**Your task**
Find each line below containing the word "list" and copy it.

**Available data**

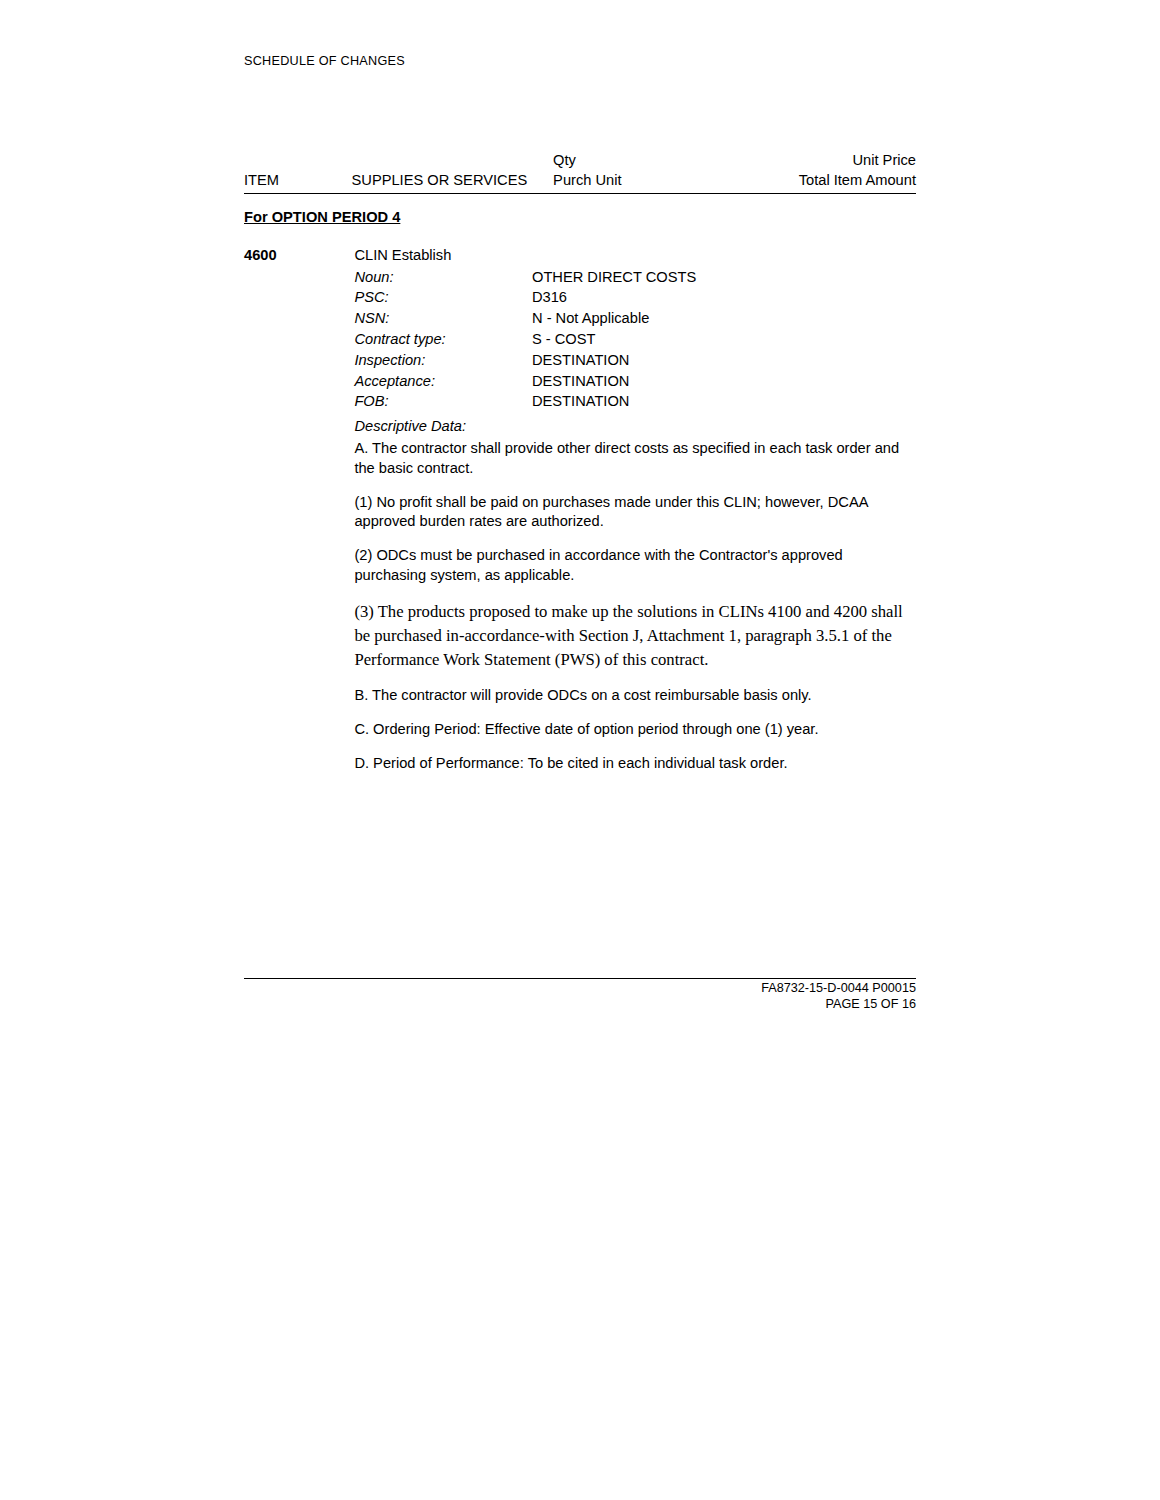SCHEDULE OF CHANGES
| | | Qty | Unit Price |
| ITEM | SUPPLIES OR SERVICES | Purch Unit | Total Item Amount |
For OPTION PERIOD 4
4600
CLIN Establish
| Noun: | OTHER DIRECT COSTS |
| PSC: | D316 |
| NSN: | N - Not Applicable |
| Contract type: | S - COST |
| Inspection: | DESTINATION |
| Acceptance: | DESTINATION |
| FOB: | DESTINATION |
Descriptive Data:
A. The contractor shall provide other direct costs as specified in each task order and the basic contract.
(1) No profit shall be paid on purchases made under this CLIN; however, DCAA approved burden rates are authorized.
(2) ODCs must be purchased in accordance with the Contractor's approved purchasing system, as applicable.
(3) The products proposed to make up the solutions in CLINs 4100 and 4200 shall be purchased in-accordance-with Section J, Attachment 1, paragraph 3.5.1 of the Performance Work Statement (PWS) of this contract.
B. The contractor will provide ODCs on a cost reimbursable basis only.
C. Ordering Period: Effective date of option period through one (1) year.
D. Period of Performance: To be cited in each individual task order.
FA8732-15-D-0044 P00015
PAGE 15 OF 16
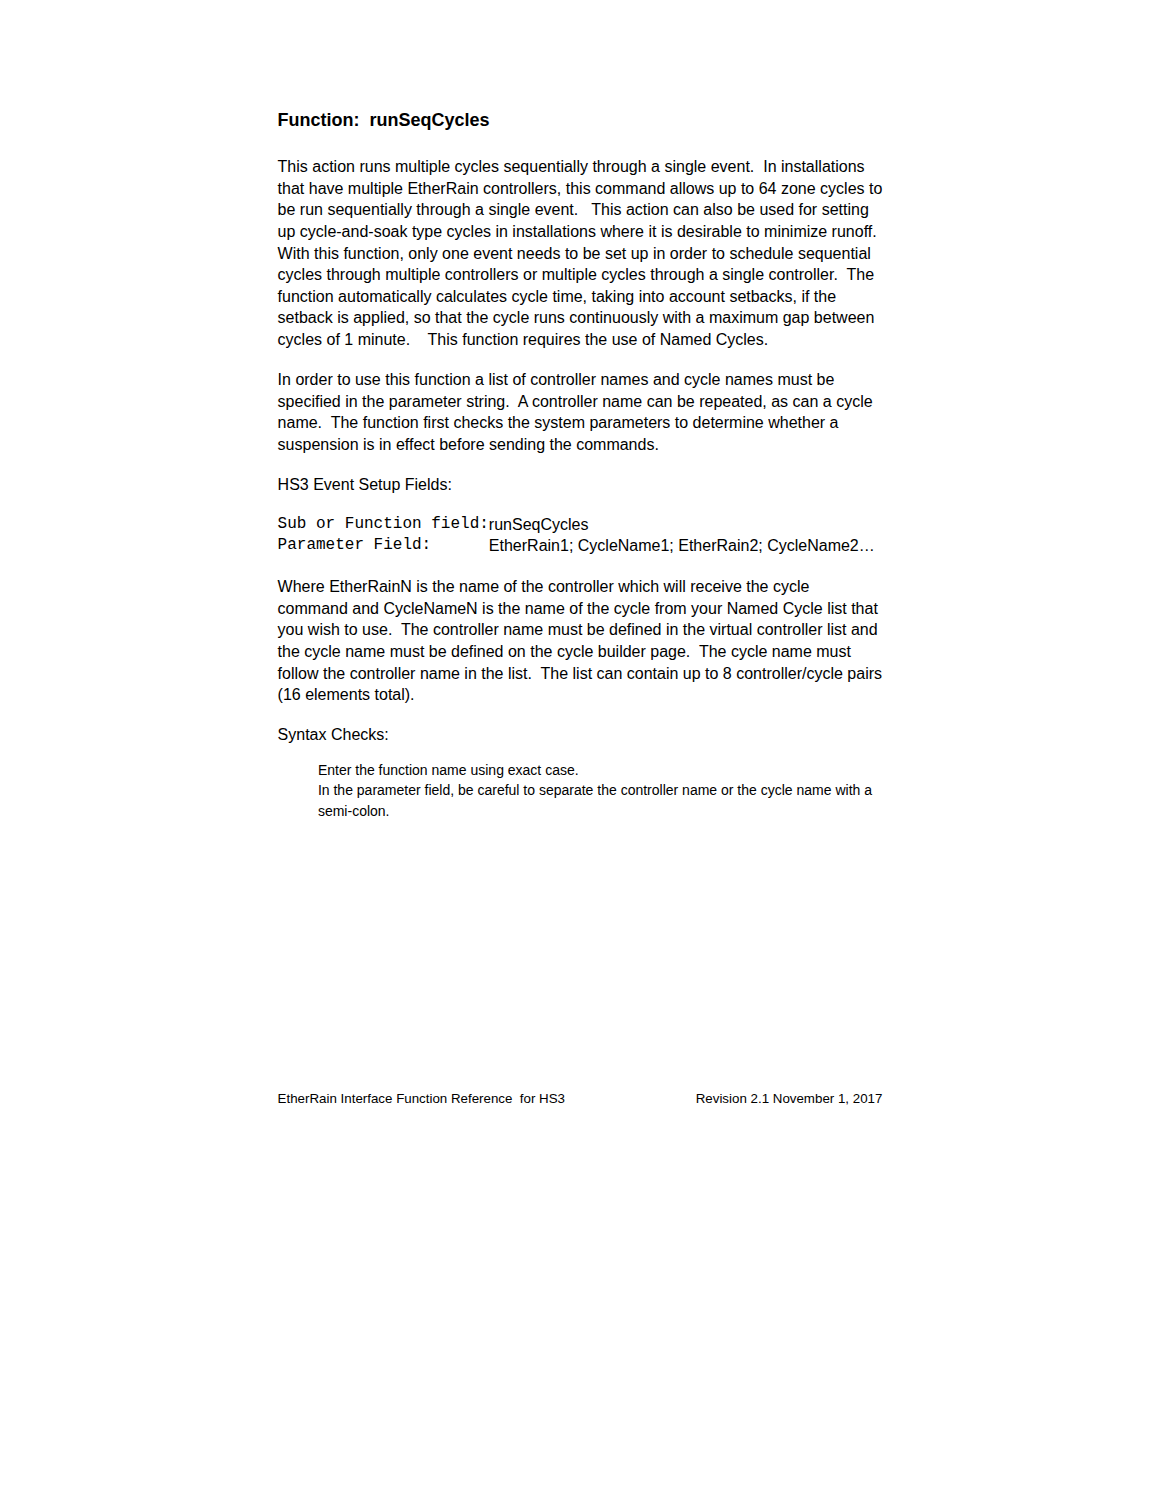Function: runSeqCycles
This action runs multiple cycles sequentially through a single event. In installations that have multiple EtherRain controllers, this command allows up to 64 zone cycles to be run sequentially through a single event. This action can also be used for setting up cycle-and-soak type cycles in installations where it is desirable to minimize runoff. With this function, only one event needs to be set up in order to schedule sequential cycles through multiple controllers or multiple cycles through a single controller. The function automatically calculates cycle time, taking into account setbacks, if the setback is applied, so that the cycle runs continuously with a maximum gap between cycles of 1 minute. This function requires the use of Named Cycles.
In order to use this function a list of controller names and cycle names must be specified in the parameter string. A controller name can be repeated, as can a cycle name. The function first checks the system parameters to determine whether a suspension is in effect before sending the commands.
HS3 Event Setup Fields:
| Sub or Function field: | runSeqCycles |
| Parameter Field: | EtherRain1; CycleName1; EtherRain2; CycleName2… |
Where EtherRainN is the name of the controller which will receive the cycle command and CycleNameN is the name of the cycle from your Named Cycle list that you wish to use. The controller name must be defined in the virtual controller list and the cycle name must be defined on the cycle builder page. The cycle name must follow the controller name in the list. The list can contain up to 8 controller/cycle pairs (16 elements total).
Syntax Checks:
Enter the function name using exact case.
In the parameter field, be careful to separate the controller name or the cycle name with a semi-colon.
EtherRain Interface Function Reference for HS3 Revision 2.1 November 1, 2017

**Solution for this problem**
In order to use this function a list of controller names and cycle names must be specified in the parameter string. A controller name can be repeated, as can a cycle name. The function first checks the system parameters to determine whether a suspension is in effect before sending the commands.
Where EtherRainN is the name of the controller which will receive the cycle command and CycleNameN is the name of the cycle from your Named Cycle list that you wish to use. The controller name must be defined in the virtual controller list and the cycle name must be defined on the cycle builder page. The cycle name must follow the controller name in the list. The list can contain up to 8 controller/cycle pairs (16 elements total).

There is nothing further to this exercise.